Dissolution l’Assemblée nationale : que va-t-il se passer ?


Alors que le Rassemblement National est arrivé en tête dimanche aux élections européennes, Emmanuel Macron a annoncé dissoudre l’Assemblée nationale.
Jordan Bardella peut-il devenir le prochain Premier ministre comme le souhaite le RN ? On fait le point sur les différents scénarios.

Impossible d’y échapper, même en plein hommage du 9 juin 1944. A Tulle, en Corrèze, ce lundi Emmanuel Macron a été interpellé sur son annonce de la dissolution. Si le président se montre confiant, de nombreuses questions en suspens ce lundi matin.
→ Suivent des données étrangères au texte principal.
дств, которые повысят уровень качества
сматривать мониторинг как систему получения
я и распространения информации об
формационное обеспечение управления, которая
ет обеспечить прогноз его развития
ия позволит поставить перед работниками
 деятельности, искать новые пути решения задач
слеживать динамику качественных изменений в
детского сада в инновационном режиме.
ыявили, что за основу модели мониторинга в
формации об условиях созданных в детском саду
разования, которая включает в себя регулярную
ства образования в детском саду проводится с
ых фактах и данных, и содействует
La principale : y aura-t-il un nouveau Premier ministre ? 

En théorie, le président en décide seul, mais dans la pratique, il doit tenir compte de la majorité à l’Assemblée nationale pour nommer le chef du gouvernement. Il peut être le leader du parti arrivé en tête, comme Lionel Jospin, en 1997, mais pas forcément. En 1993, Jacques Chirac avait laissé la place à Édouard Balladur. En cas de victoire, le RN confirme ce lundi matin que Jordan Bardella s’installera bien à Matignon. 

“Peut-être se piègera-t-il lui-même”

Tout dépend donc de la future composition de l’Assemblée. Avec quelle majorité ? Dans l’Hémicycle, le camp présidentiel avait une majorité relative : 250 députés. Pour atteindre la majorité absolue, il faut atteindre le seuil de 289 sièges. Et pour y arriver, il faut souvent une coalition. Le Rassemblement national aura-t-il des alliés ? La majorité présidentielle peut-elle s’élargir à droite ou à gauche ? Et la gauche, justement, repartira-t-elle unie ? Autant d’inconnus pour Emmanuel Macron.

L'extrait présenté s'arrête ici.